Provisioning Terraform via ssh can result in corrupted files if there is an interruption. Backup not working

With gitlab ci, ,my tests will use a bash script to ssh into a vagrant vm that is responsible for running a terraform deployment.

In the event a test must be cancelled from the Gitlab CI UI, this almost always results in a corrupted tfstate file. This is because the ssh connection is killed almost immediately.

I’ve also found the backup isn’t always usable in this scenario either, and its not something I’d like to rely on.

What other alternatives are there? Possible paths of enquiry I’ve had are:

  1. Is it possible to get terraform to automatically import all resources that match a tag? That way I could recover from a new state perhaps.
  2. Or could terraform actions be deployed via a service that would continue or stop the process nicely if the ssh connection ended?
  3. is there some other way to repair a corrupted file, or more aggresively backup / checkpoint a file? if a tfstate file gets busted, it needs to get repaired automtically somehow.

I’m getting orphaned resources daily because of ssh to the vm running TF being killed.

Could terraform update its state file in a more robust way?

  1. A new write to update tfstate would instead actually go to a temp file A,
  2. The tfstate file is moved to a backup temp file B.
  3. Temp file A (current state) is then moved to replace the .tfstate file.
  4. Temp file B is moved to replace the tfstate.backup.

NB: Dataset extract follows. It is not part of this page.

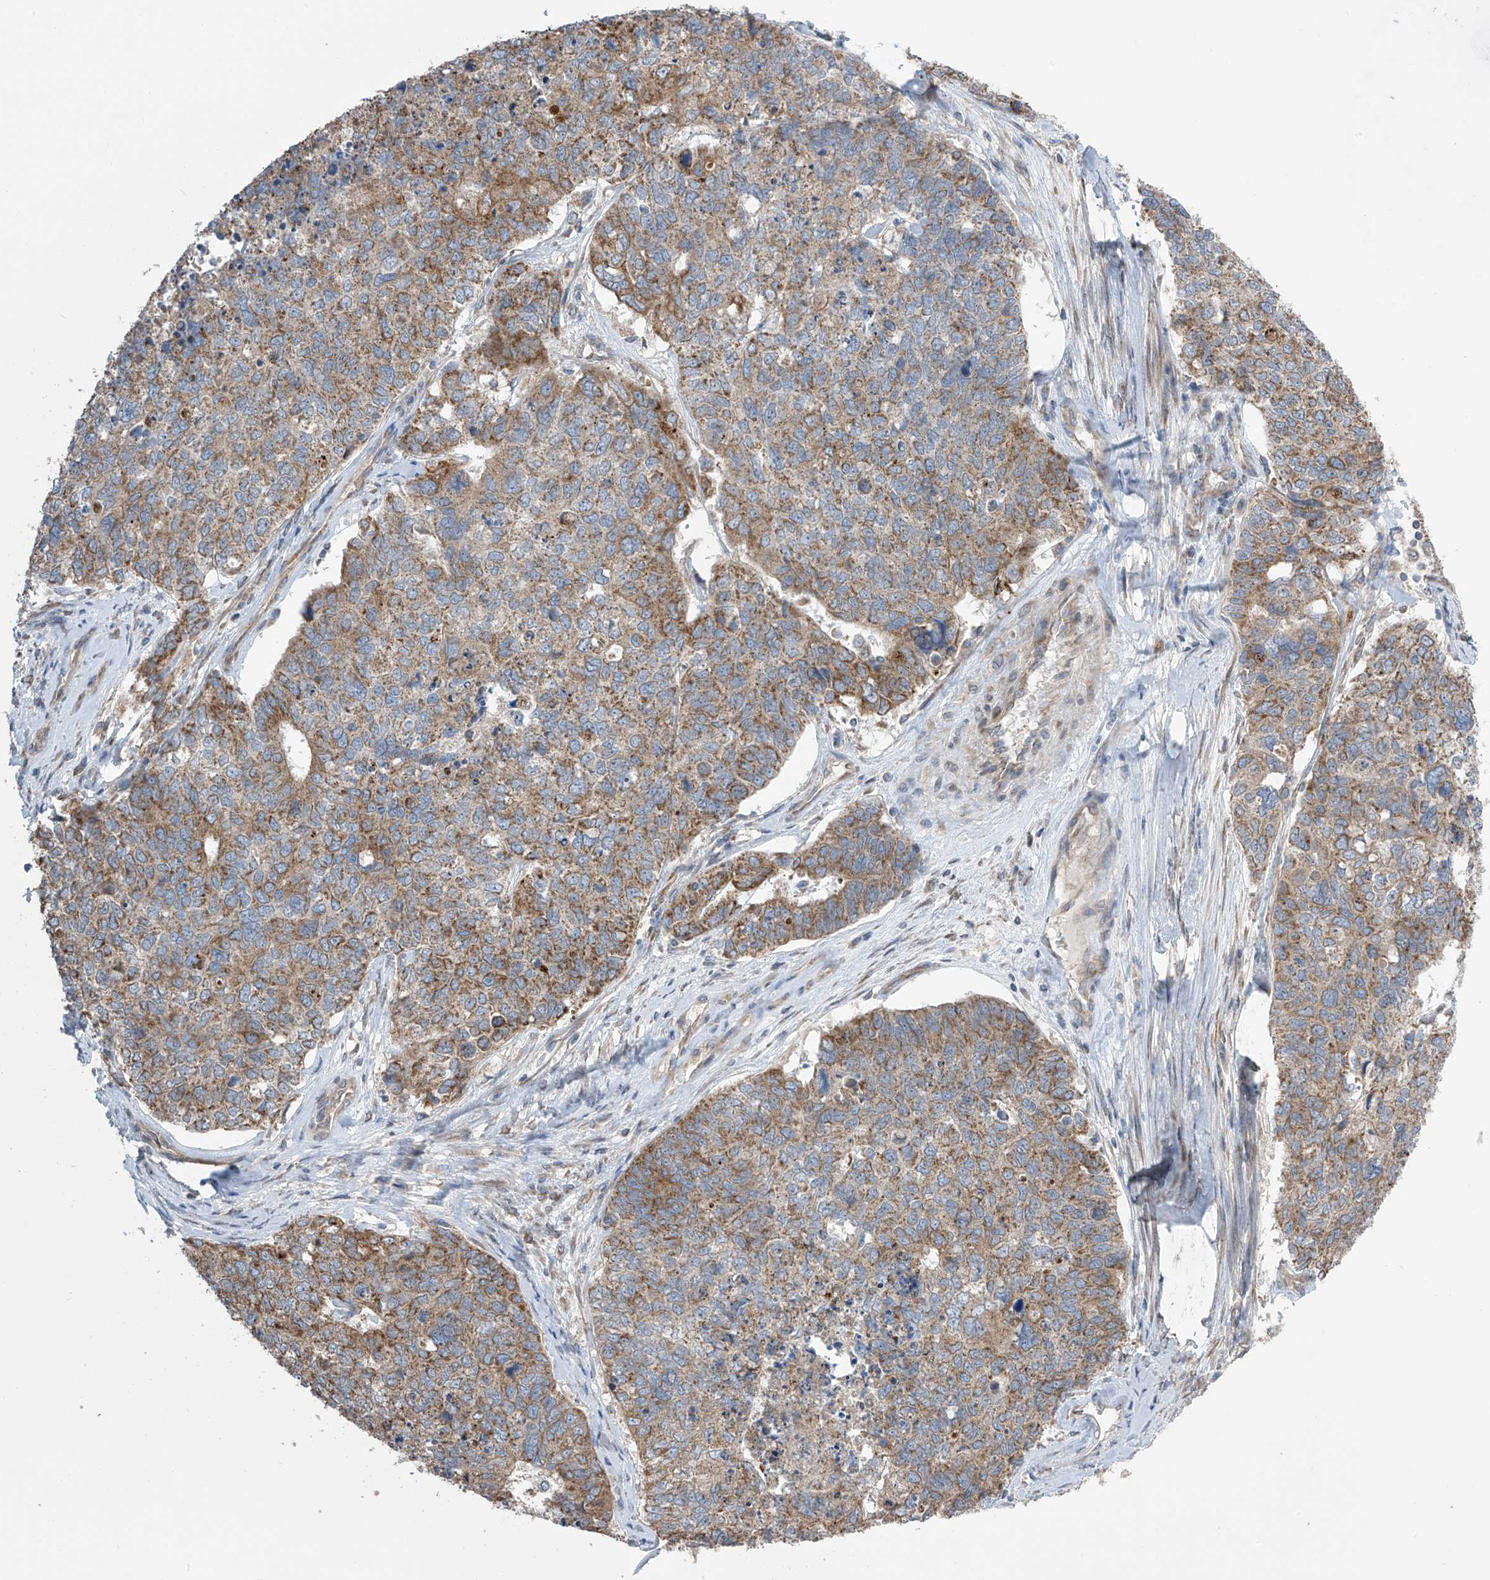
{"staining": {"intensity": "moderate", "quantity": ">75%", "location": "cytoplasmic/membranous"}, "tissue": "cervical cancer", "cell_type": "Tumor cells", "image_type": "cancer", "snomed": [{"axis": "morphology", "description": "Squamous cell carcinoma, NOS"}, {"axis": "topography", "description": "Cervix"}], "caption": "This micrograph reveals IHC staining of human cervical cancer, with medium moderate cytoplasmic/membranous positivity in about >75% of tumor cells.", "gene": "PNPT1", "patient": {"sex": "female", "age": 63}}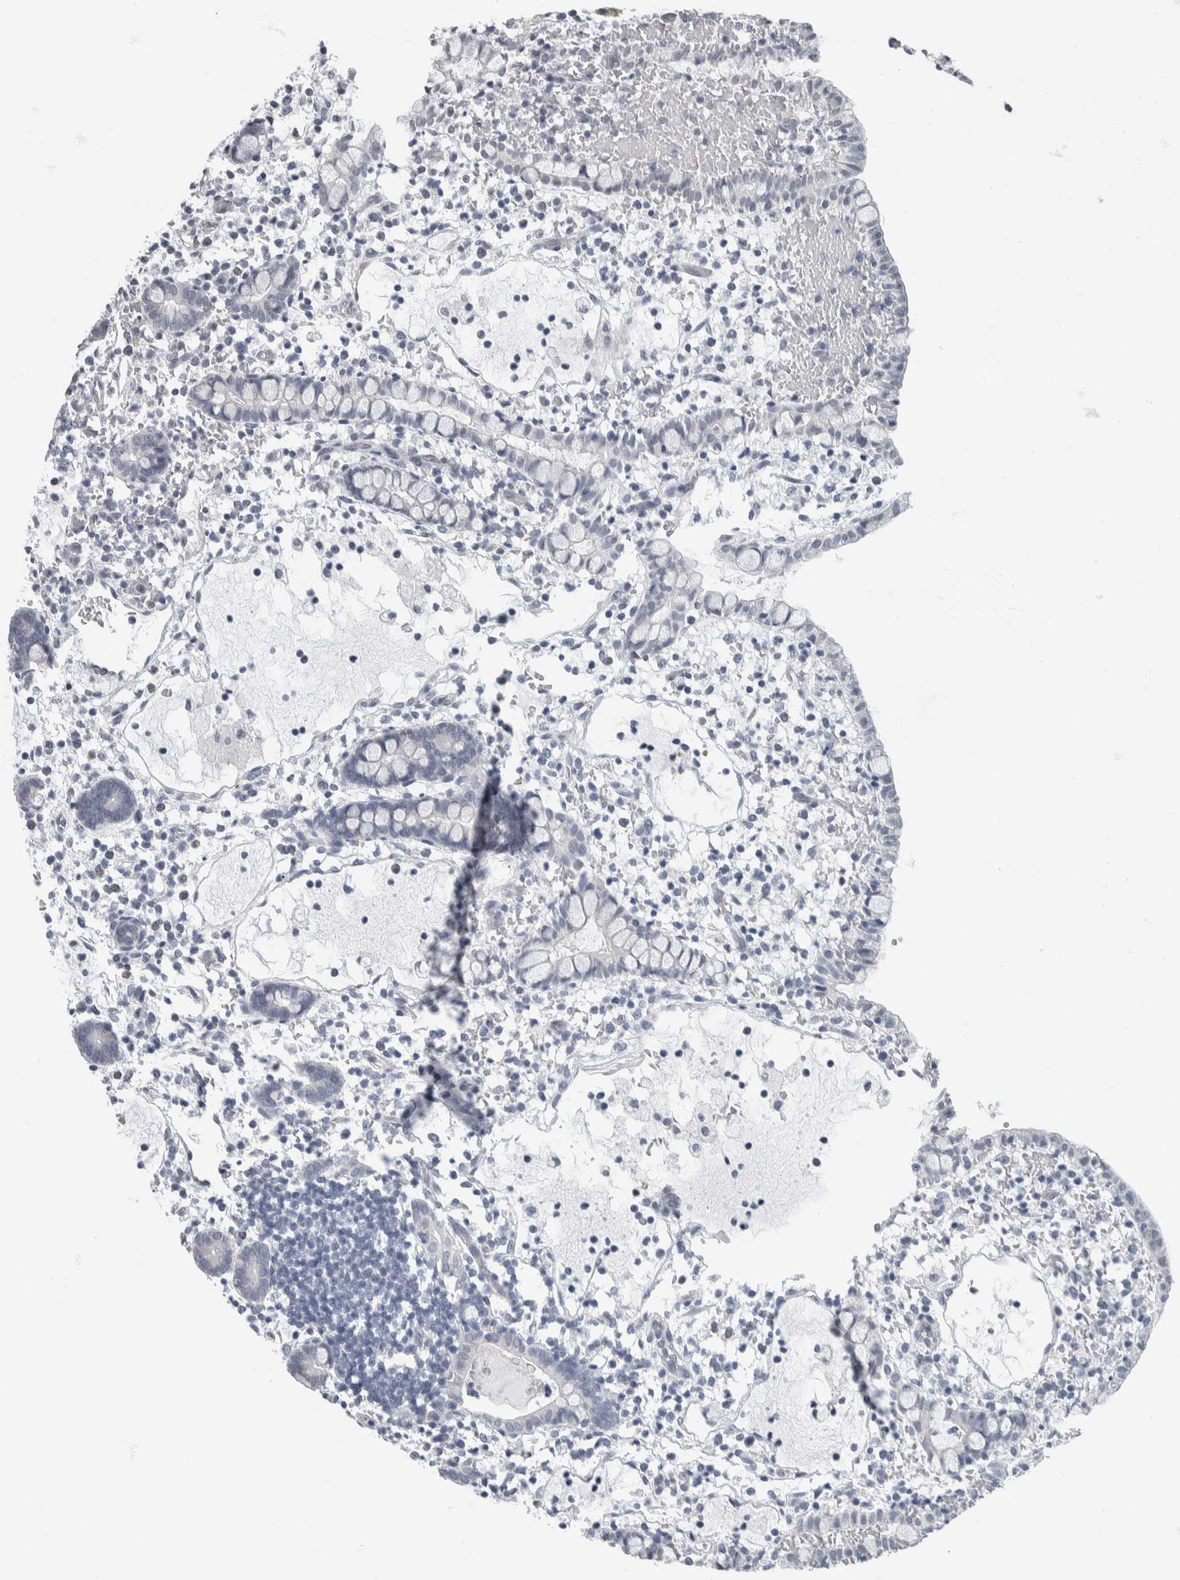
{"staining": {"intensity": "negative", "quantity": "none", "location": "none"}, "tissue": "small intestine", "cell_type": "Glandular cells", "image_type": "normal", "snomed": [{"axis": "morphology", "description": "Normal tissue, NOS"}, {"axis": "morphology", "description": "Developmental malformation"}, {"axis": "topography", "description": "Small intestine"}], "caption": "Immunohistochemistry image of benign small intestine stained for a protein (brown), which displays no expression in glandular cells.", "gene": "NEFM", "patient": {"sex": "male"}}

This way, an interruption at any of these points would still mean we have a means to recover, and hopefully automatically without any intervention (not currently the case).

Could this approach reduce the likely hood of a corrupted tfstate file?
If not, could an improvement be made with a service to do a similar job?

The handling could also be performed by a service perhaps, that way an ssh kill would still be recoverable.